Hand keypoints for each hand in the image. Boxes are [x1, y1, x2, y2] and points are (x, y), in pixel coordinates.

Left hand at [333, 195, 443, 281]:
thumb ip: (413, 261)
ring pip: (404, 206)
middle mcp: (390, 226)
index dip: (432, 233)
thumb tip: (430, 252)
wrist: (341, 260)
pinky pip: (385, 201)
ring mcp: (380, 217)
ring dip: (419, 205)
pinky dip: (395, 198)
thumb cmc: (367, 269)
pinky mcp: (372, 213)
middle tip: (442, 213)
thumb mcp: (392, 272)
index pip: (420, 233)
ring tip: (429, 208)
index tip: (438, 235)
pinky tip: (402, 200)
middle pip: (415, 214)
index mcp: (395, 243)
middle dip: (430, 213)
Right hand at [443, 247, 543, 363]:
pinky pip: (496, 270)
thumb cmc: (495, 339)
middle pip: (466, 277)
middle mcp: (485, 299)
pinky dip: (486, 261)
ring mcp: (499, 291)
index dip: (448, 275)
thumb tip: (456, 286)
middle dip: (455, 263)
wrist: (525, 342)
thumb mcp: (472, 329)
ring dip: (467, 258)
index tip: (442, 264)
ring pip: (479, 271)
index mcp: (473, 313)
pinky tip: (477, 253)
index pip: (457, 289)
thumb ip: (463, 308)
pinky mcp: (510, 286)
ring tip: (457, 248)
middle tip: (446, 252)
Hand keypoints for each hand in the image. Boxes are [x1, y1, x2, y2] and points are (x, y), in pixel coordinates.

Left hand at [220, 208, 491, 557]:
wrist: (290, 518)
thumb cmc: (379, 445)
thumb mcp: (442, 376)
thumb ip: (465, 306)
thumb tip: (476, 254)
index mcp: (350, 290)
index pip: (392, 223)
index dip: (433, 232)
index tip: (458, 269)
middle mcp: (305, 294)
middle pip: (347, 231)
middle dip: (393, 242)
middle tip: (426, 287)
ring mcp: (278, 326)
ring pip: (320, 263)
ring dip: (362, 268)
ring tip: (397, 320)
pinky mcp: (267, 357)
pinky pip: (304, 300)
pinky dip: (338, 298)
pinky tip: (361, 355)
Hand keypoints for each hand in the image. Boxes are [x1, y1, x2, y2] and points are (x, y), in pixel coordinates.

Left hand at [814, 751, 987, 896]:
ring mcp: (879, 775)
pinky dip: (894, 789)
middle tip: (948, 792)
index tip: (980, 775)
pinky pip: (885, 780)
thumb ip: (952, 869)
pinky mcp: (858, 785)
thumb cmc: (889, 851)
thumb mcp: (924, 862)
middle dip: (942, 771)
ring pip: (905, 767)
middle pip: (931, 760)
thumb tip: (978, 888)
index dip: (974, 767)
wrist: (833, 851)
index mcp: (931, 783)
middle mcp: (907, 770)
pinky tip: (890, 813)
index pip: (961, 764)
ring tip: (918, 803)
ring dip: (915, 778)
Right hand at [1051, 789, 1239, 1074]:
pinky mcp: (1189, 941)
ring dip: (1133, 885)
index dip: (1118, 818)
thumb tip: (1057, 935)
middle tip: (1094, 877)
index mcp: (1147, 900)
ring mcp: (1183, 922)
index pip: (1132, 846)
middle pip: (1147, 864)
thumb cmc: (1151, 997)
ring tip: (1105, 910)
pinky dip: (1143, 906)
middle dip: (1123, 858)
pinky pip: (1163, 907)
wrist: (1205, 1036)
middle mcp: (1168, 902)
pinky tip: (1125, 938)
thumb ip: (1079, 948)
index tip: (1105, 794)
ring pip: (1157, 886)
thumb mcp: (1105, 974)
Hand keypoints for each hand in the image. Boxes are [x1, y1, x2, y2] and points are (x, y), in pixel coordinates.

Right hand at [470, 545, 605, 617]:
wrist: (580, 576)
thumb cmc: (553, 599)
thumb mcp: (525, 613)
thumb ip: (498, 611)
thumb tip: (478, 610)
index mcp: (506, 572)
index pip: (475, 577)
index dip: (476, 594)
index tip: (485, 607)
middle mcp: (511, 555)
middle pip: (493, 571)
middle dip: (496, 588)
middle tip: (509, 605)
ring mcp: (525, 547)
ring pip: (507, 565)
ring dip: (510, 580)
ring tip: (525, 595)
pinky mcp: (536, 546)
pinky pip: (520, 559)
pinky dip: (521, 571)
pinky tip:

◆ ◆ ◆ ◆

Repeat the whole listing exactly, line for line.

## [Solution to this problem]
Hand keypoints for each hand in the image. Boxes are [x1, y1, x2, y2] and points are (x, y), in pixel coordinates.

Left hand at [333, 195, 443, 281]:
thumb ip: (413, 261)
ring pip: (404, 206)
middle mcp: (390, 226)
index dip: (432, 233)
thumb tip: (430, 252)
wrist: (341, 260)
pinky pip: (385, 201)
ring mcp: (380, 217)
ring dip: (419, 205)
pinky dip: (395, 198)
thumb cmc: (367, 269)
pinky mcp: (372, 213)
middle tip: (442, 213)
thumb mcp: (392, 272)
index pip: (420, 233)
ring tip: (429, 208)
index tip: (438, 235)
pinky tip: (402, 200)
middle pip: (415, 214)
index mcp: (395, 243)
middle dip: (430, 213)
Right hand at [443, 247, 543, 363]:
pinky pip: (496, 270)
thumb cmc: (495, 339)
middle pip: (466, 277)
middle mcp: (485, 299)
pinky dip: (486, 261)
ring mcp: (499, 291)
index dip: (448, 275)
thumb tip: (456, 286)
middle dip: (455, 263)
wrist: (525, 342)
thumb mcp: (472, 329)
ring dip: (467, 258)
index tip: (442, 264)
ring pip: (479, 271)
index mcp: (473, 313)
pinky tip: (477, 253)
index pip: (457, 289)
thumb ip: (463, 308)
pinky mcp: (510, 286)
ring tip: (457, 248)
middle tip: (446, 252)
Hand keypoints for each hand in the image. Boxes are [x1, y1, x2, y2] and points are (x, y), in pixel coordinates.

Left hand at [220, 208, 491, 557]:
wrist: (290, 518)
thumb cmc: (379, 445)
thumb mcp: (442, 376)
thumb ip: (465, 306)
thumb tip: (476, 254)
index mcp: (350, 290)
index pip: (392, 223)
index dip: (433, 232)
index tip: (458, 269)
middle mcp: (305, 294)
middle pip: (347, 231)
middle dip: (393, 242)
middle tip: (426, 287)
ring mcp: (278, 326)
ring pip: (320, 263)
ring dip: (362, 268)
ring tip: (397, 320)
pinky mcp: (267, 357)
pinky pip: (304, 300)
pinky dip: (338, 298)
pinky tip: (361, 355)
Hand keypoints for each hand in the image. Boxes are [x1, y1, x2, y2] and points are (x, y), in pixel coordinates.

Left hand at [814, 751, 987, 896]:
ring mcp: (879, 775)
pinky dip: (894, 789)
middle tip: (948, 792)
index tip: (980, 775)
pinky pip: (885, 780)
thumb ip: (952, 869)
pinky mcp: (858, 785)
thumb cmc: (889, 851)
thumb mcp: (924, 862)
middle dip: (942, 771)
ring pip: (905, 767)
middle pip: (931, 760)
thumb tip: (978, 888)
index dip: (974, 767)
wrist: (833, 851)
index mcp: (931, 783)
middle mcp: (907, 770)
pinky tip: (890, 813)
index pip: (961, 764)
ring tip: (918, 803)
ring dip: (915, 778)
Right hand at [1051, 789, 1239, 1074]:
pinky mcp: (1189, 941)
ring dip: (1133, 885)
index dip: (1118, 818)
thumb tip: (1057, 935)
middle tip: (1094, 877)
index mcp: (1147, 900)
ring mcp: (1183, 922)
index pip: (1132, 846)
middle pip: (1147, 864)
thumb cmc: (1151, 997)
ring tip: (1105, 910)
pinky dip: (1143, 906)
middle dip: (1123, 858)
pinky pip: (1163, 907)
wrist: (1205, 1036)
middle mcp: (1168, 902)
pinky tip: (1125, 938)
thumb ip: (1079, 948)
index tip: (1105, 794)
ring pip: (1157, 886)
thumb mcp: (1105, 974)
Hand keypoints for each hand in the image. Boxes are [x1, y1, x2, y2] and points are (x, y), in pixel coordinates.

Right hand at [470, 545, 605, 617]:
wrist: (580, 576)
thumb cmc: (553, 599)
thumb mcp: (525, 613)
thumb ip: (498, 611)
thumb tip: (478, 610)
index mcp: (506, 572)
index pip: (475, 577)
index dip: (476, 594)
index tip: (485, 607)
middle mcp: (511, 555)
middle pip: (493, 571)
middle dip: (496, 588)
middle tip: (509, 605)
ring mcp: (525, 547)
ring pip: (507, 565)
ring dip: (510, 580)
ring tip: (525, 595)
pinky mcp: (536, 546)
pinky pip: (520, 559)
pinky dip: (521, 571)
pinky tip:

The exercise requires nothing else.